> _WHAT YOU NEED TO DO_
The answer must be an exact copy of the lines from the one with "бесплатный допуск к сервису на двое суток." to the last line of the entries below, both included, and must contain no pictures.

> _DATA UNDER STUDY_
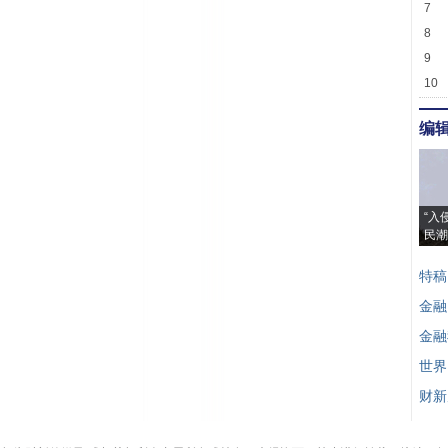
7
8
9
10
编
“入
民潮
特稿
金融
金融
世界
财新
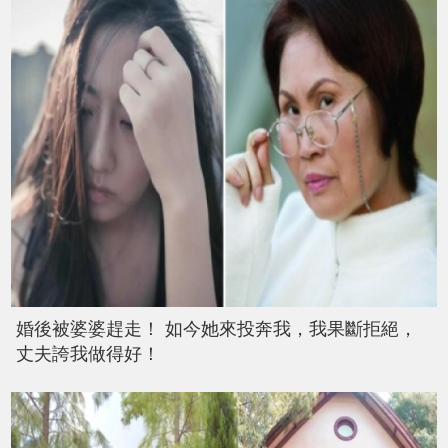
婚後被婆婆趕走！ 如今她來投奔我，我果斷拒絕，
丈夫誇我做得好！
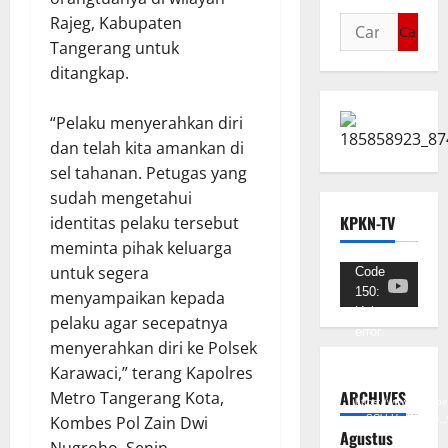
Rajeg, Kabupaten
Tangerang untuk
ditangkap.
“Pelaku menyerahkan diri
dan telah kita amankan di
sel tahanan. Petugas yang
sudah mengetahui
KPKN-TV
identitas pelaku tersebut
meminta pihak keluarga
untuk segera
Pemutar
Code
150:
menyampaikan kepada
Video
Unknown
pelaku agar secepatnya
error.
menyerahkan diri ke Polsek
Karawaci,” terang Kapolres
Unduh
Berkas:
ARCHIVES
Metro Tangerang Kota,
https://www.youtub
Kombes Pol Zain Dwi
v=SCkLHqdNIuw&_
Agustus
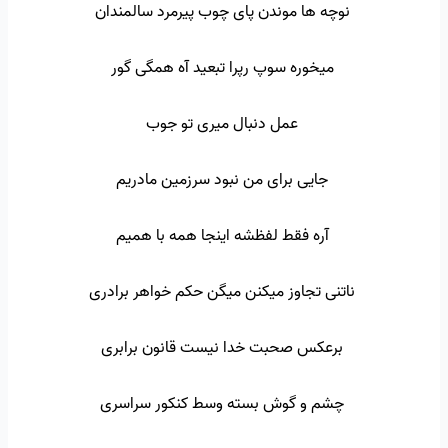
نوچه ها موندن پای چوب پیرمرد سالمندان
میخوره سوپ رپرا تبعید آه همگی گور
عمل دنبال میری تو جوب
جایی برای من نبود سرزمین مادریم
آره فقط لفظشه اینجا همه با همیم
ناتنی تجاوز میکنن میگن حکم خواهر برادری
برعکس صحبت خدا نیست قانون برابری
چشم و گوش بسته وسط کنکور سراسری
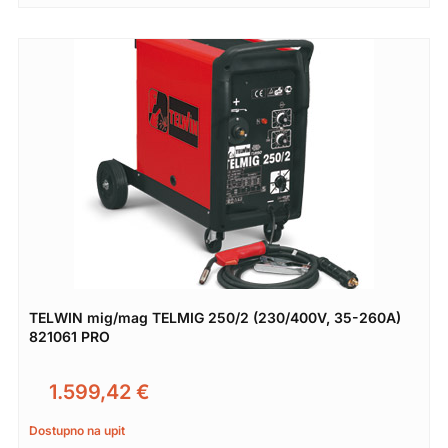
TELWIN mig/mag TELMIG 250/2 (230/400V, 35-260A)
821061 PRO
1.599,42
€
Dostupno na upit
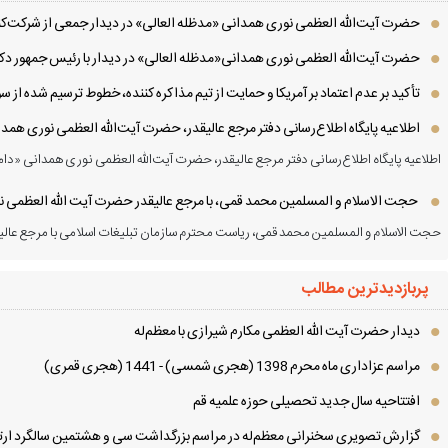
حضرت آیت‌الله العظمی نوری همدانی «مدظله العالی» در دیدار جمعی از شرکت‌کنن
حضرت آیت‌الله العظمی نوری همدانی«مدظله العالی» در دیدار با رئیس جمهور دکت
تأکید بر عدم اعتماد بر آمریکا و حمایت از تیم مذاکره کننده، خطوط ترسیم شده از
اطلاعیه پایگاه اطلاع‌رسانی دفتر مرجع عالیقدر، حضرت آیت‌الله العظمی نوری همد
اطلاعیه پایگاه اطلاع‌رسانی دفتر مرجع عالیقدر، حضرت آیت‌الله العظمی نوری همدانی «دام
حجت الاسلام و المسلمین محمد قمی، با مرجع عالیقدر حضرت آیت الله العظمی نور
حجت الاسلام و المسلمین محمد قمی، ریاست محترم سازمان تبلیغات اسلامی با مرجع عالیق
پربازدیدترین مطالب
دیدار حضرت آیت الله العظمی مكارم شیرازی با معظم‌له
مراسم عزاداری ماه محرم 1398 (هجری شمسی) - 1441 (هجری قمری)
افتتاحیه سال جدید تحصیلی حوزه علمیه قم
گزارش تصویری سخنرانی معظم‌له در مراسم بزرگداشت سی و هشتمین سالگرد ارتح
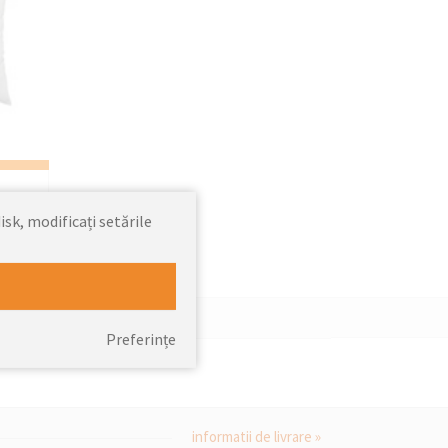
isk, modificați setările
Preferințe
informatii de livrare »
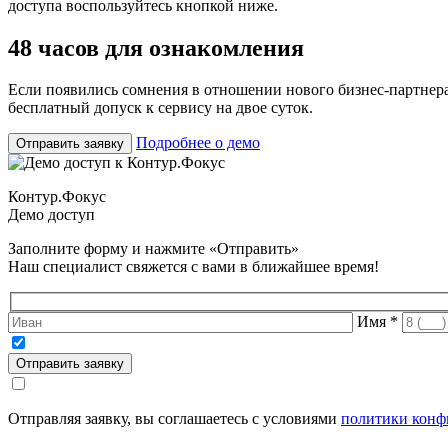
доступа воспользуйтесь кнопкой ниже.
48 часов для ознакомления
Если появились сомнения в отношении нового бизнес-партнера,
бесплатный допуск к сервису на двое суток.
Подробнее о демо
Отправить заявку
Контур.
Фокус
Демо доступ
Заполните форму и нажмите «Отправить»
Наш специалист свяжется с вами в ближайшее время!
Имя
*
Отправить заявку
Отправляя заявку, вы соглашаетесь с условиями
политики конф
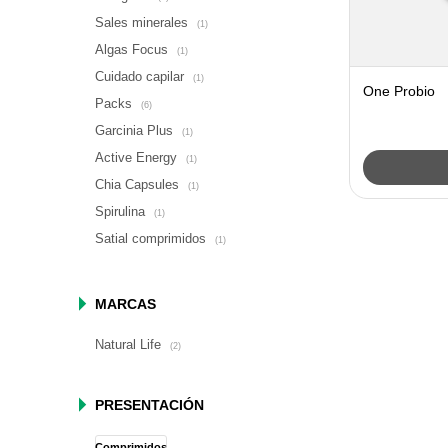
Sales minerales
(1)
Algas Focus
(1)
Cuidado capilar
(1)
One Probio
Packs
(6)
Garcinia Plus
(1)
Active Energy
(1)
Chia Capsules
(1)
Spirulina
(1)
Satial comprimidos
(1)
MARCAS
Natural Life
(2)
PRESENTACIÓN
Comprimidos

> _COMPLETED EXERCISE_
бесплатный допуск к сервису на двое суток.
Подробнее о демо
Отправить заявку
Контур.
Фокус
Демо доступ
Заполните форму и нажмите «Отправить»
Наш специалист свяжется с вами в ближайшее время!
Имя
*
Отправить заявку
Отправляя заявку, вы соглашаетесь с условиями
политики конф
Sales minerales
(1)
Algas Focus
(1)
Cuidado capilar
(1)
One Probio
Packs
(6)
Garcinia Plus
(1)
Active Energy
(1)
Chia Capsules
(1)
Spirulina
(1)
Satial comprimidos
(1)
MARCAS
Natural Life
(2)
PRESENTACIÓN
Comprimidos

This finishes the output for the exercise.